To do -> List every line in the listing below that contains the word "liberalism".

Source records ->
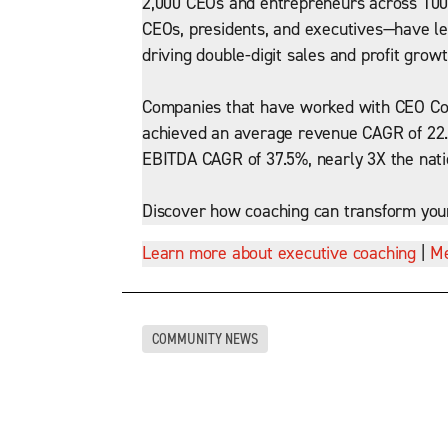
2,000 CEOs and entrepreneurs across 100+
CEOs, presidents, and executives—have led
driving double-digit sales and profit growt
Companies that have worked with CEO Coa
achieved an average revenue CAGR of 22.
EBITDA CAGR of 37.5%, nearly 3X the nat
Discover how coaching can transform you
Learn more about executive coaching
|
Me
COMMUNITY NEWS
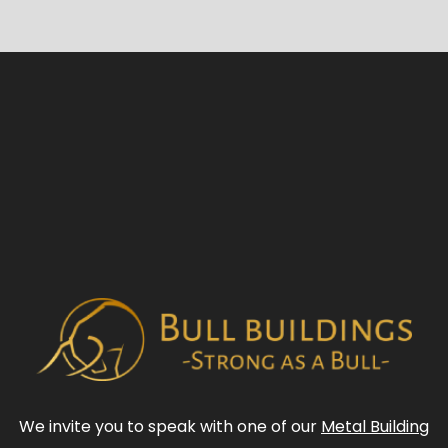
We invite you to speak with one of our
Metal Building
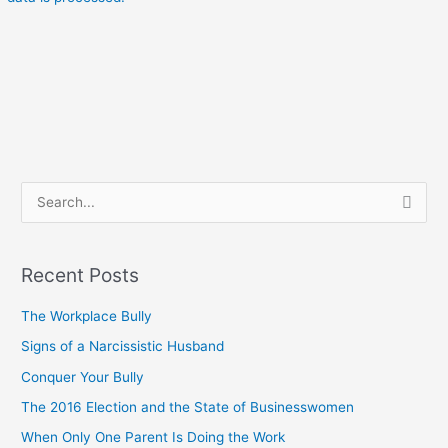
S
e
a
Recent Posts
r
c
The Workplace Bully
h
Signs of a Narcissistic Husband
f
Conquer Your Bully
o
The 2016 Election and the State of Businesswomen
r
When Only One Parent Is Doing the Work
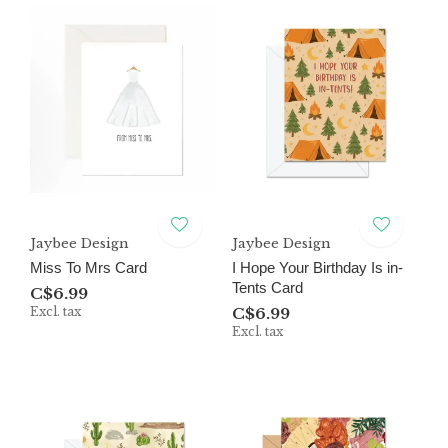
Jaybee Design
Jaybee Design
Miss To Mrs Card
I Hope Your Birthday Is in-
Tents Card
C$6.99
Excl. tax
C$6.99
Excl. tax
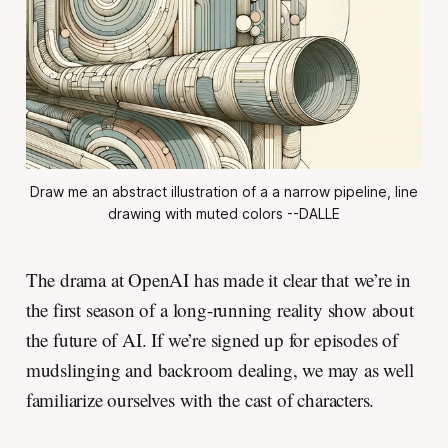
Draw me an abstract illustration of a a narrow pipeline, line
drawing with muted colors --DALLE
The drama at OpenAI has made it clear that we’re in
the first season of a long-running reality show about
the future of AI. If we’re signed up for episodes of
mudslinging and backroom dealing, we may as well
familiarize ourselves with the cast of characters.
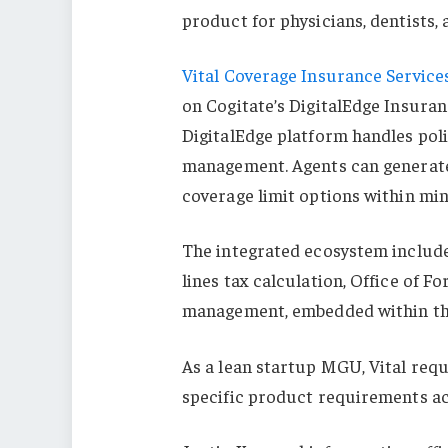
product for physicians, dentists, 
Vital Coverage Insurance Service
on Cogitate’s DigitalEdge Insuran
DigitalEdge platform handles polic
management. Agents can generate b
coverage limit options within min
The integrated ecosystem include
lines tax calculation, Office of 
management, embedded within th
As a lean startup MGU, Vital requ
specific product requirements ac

...

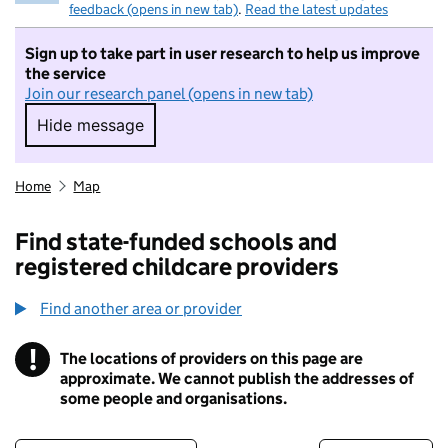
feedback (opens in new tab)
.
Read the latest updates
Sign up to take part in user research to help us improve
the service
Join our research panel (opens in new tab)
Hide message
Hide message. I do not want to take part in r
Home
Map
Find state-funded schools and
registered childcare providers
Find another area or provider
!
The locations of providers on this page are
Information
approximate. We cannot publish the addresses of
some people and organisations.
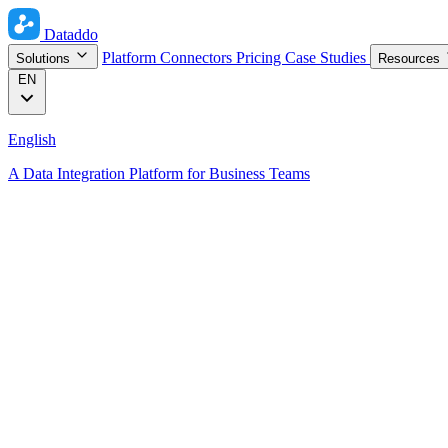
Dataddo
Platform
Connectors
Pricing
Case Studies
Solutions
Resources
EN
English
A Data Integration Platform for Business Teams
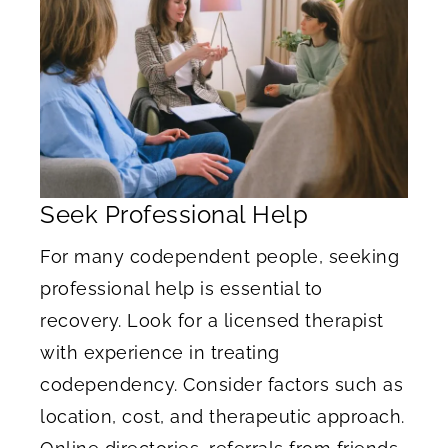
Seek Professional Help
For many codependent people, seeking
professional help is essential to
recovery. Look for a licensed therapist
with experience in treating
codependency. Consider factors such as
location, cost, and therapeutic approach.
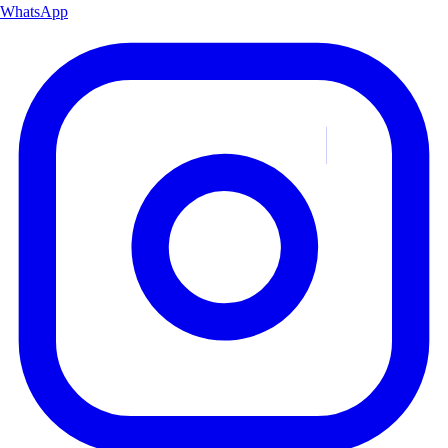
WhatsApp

==

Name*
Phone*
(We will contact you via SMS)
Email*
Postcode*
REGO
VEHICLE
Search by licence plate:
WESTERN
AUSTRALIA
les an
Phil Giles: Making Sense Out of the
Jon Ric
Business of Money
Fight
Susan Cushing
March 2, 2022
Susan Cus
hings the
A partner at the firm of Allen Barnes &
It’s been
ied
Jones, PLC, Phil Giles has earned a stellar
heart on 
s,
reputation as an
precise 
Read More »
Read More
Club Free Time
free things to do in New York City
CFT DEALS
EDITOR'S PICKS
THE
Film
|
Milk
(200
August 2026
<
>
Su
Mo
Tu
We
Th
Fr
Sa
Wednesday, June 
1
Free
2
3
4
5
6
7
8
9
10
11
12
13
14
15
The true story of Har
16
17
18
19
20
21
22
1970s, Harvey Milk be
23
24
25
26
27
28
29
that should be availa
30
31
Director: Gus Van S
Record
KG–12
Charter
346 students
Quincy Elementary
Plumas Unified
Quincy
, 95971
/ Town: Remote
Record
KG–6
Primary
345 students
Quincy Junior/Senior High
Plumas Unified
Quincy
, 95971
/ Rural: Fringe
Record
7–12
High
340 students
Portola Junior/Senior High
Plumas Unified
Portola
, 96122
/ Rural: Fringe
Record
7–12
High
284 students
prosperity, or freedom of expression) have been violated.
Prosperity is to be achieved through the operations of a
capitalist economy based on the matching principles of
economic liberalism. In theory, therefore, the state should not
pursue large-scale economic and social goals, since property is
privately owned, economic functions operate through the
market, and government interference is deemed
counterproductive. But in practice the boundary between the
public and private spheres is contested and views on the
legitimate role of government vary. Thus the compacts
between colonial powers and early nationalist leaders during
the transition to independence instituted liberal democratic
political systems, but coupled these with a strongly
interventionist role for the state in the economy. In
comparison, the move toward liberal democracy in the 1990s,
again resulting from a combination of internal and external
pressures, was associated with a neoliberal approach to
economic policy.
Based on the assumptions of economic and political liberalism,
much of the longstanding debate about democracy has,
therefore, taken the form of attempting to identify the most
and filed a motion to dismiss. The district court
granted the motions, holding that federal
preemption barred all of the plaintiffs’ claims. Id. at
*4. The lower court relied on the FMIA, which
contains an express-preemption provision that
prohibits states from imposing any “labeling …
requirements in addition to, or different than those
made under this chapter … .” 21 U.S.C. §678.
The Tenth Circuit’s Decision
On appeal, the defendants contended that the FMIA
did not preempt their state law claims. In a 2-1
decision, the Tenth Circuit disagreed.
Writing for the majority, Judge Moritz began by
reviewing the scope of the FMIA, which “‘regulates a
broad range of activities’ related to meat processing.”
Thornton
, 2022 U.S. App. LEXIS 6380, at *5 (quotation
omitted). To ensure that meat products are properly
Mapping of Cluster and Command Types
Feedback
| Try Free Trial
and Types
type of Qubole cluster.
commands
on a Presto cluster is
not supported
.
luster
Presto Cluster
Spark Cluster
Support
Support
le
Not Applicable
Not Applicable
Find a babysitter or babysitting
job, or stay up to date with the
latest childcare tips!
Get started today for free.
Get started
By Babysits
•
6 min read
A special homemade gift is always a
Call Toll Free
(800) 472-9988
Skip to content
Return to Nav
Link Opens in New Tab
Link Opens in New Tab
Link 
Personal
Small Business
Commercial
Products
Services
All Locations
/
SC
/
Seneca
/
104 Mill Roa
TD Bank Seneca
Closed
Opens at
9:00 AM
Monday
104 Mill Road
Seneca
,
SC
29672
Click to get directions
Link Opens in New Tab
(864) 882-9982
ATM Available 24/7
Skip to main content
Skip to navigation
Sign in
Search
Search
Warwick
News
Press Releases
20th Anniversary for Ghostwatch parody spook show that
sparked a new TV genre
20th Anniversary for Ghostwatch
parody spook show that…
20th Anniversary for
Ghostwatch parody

Exercise solution ->
economic liberalism. In theory, therefore, the state should not
Based on the assumptions of economic and political liberalism,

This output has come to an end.